Spinning out of Tyler Hoechlin and Bitsie Tulloch’s appearances across Supergirl and the CW/DC crossover events of recent years, the series follows Clark and Lois as they move from Metropolis. They leave the Daily Planet behind—seemingly under less-than-ideal circumstances—to begin a chapter of their lives daunting for even the Man of Steel: raising kids.
Honestly, while that seems to be enough of a problem, it’s not the only one facing the couple. There’s elements of the usual Superman stuff there, like dangerous new foes, Lois’ distrusting father General Lane, and, of course, Kryptonite shenanigans. But there’s also the fact that in this show at least, Lois and Clark are going through some pretty grim times. The older Kents have passed, and Lois and Clark’s teen sons Jonathan and Jordan are going through all the sorts of things you’d expect young, surly teenagers to be dealing with emotionally. Their sons’ already emotional years are compounded by the fact that their father thought that at the height of their anxiety was the perfect time to tell his sons that their dad’s Superman, which, hoo boy! It all paints a rather bleak picture, even as Clark and Lois find strength in working through it all together.

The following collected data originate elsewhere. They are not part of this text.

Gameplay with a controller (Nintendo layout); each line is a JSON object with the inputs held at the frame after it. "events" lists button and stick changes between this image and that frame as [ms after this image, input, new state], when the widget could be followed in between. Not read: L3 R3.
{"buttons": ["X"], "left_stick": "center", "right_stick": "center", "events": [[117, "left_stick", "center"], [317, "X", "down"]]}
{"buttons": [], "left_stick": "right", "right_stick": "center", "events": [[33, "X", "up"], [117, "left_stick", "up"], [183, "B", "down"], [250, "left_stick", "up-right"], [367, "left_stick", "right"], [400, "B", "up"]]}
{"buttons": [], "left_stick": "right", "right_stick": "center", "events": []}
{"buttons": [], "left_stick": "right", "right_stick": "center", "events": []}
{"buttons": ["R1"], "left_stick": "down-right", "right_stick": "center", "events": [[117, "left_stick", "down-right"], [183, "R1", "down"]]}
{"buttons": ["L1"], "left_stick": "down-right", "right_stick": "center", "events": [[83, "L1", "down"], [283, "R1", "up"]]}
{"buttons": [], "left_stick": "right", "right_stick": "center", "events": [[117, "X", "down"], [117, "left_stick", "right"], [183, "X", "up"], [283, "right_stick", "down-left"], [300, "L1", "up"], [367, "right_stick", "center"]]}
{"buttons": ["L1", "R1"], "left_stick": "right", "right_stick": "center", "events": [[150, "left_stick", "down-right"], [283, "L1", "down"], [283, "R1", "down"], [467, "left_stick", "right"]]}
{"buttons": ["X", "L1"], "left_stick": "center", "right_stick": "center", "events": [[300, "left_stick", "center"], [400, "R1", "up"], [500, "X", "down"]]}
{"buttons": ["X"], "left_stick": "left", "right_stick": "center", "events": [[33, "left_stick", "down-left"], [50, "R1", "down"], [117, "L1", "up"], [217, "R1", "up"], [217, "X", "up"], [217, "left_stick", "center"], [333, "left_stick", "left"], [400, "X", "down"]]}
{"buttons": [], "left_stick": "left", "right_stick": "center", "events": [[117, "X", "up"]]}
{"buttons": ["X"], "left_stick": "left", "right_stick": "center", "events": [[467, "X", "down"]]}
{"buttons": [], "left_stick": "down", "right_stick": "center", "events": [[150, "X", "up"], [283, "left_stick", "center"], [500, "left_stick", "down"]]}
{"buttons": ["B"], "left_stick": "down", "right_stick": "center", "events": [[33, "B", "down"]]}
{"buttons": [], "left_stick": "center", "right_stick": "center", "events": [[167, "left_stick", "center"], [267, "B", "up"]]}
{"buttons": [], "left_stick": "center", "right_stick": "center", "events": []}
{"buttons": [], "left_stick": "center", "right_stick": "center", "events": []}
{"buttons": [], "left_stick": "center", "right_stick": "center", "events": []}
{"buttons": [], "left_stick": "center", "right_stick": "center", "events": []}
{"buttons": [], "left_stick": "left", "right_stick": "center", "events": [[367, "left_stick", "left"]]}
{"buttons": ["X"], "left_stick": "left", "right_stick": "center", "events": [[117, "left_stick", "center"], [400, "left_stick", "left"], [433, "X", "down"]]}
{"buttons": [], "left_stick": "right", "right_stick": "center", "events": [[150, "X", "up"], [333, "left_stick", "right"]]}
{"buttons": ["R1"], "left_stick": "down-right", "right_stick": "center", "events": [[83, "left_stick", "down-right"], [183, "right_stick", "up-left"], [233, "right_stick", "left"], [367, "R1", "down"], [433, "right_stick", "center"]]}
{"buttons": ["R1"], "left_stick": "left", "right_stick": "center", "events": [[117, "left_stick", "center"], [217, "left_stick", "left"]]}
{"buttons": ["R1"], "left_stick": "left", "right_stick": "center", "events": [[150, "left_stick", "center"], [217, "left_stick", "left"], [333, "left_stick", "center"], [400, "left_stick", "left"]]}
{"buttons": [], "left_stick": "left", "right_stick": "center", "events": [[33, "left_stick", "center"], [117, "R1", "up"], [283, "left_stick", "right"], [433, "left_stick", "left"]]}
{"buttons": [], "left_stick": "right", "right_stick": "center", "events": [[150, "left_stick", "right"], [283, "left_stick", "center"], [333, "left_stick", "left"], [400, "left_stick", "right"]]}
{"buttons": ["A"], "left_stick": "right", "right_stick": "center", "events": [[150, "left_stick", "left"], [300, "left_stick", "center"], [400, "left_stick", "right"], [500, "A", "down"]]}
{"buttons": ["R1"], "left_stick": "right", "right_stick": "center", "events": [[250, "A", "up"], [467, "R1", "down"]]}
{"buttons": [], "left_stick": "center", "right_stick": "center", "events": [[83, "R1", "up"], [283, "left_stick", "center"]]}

It’s kind of wild that our first look at the CW’s take on a Superman show involves the chipper Man of Steel we’ve come to know from past appearances joke that he wishes he could drink himself out of social situations, or questions his capacity to be a good father. And while yes, that’s arguably something we’ve seen a lot of in other Superman adaptations and “fresh” takes on the character before—this idea that someone as superhumanly perfect as Superman is not interesting as is, and therefore must be glum and dour and, gasp, gritty—it’s not something we’ve seen the CW typically angle toward for many of its DC shows (outside of the beloved dramatic sourpuss Oliver Queen).
We’ve known this version of Superman as the bright, optimistic ideal, but it’ll be interesting to see the show challenge both him and Lois to become that once more as they overcome their family’s very unique flavor of drama. Superman & Lois kicks off its debut season with a super-long episode on the CW on February 23.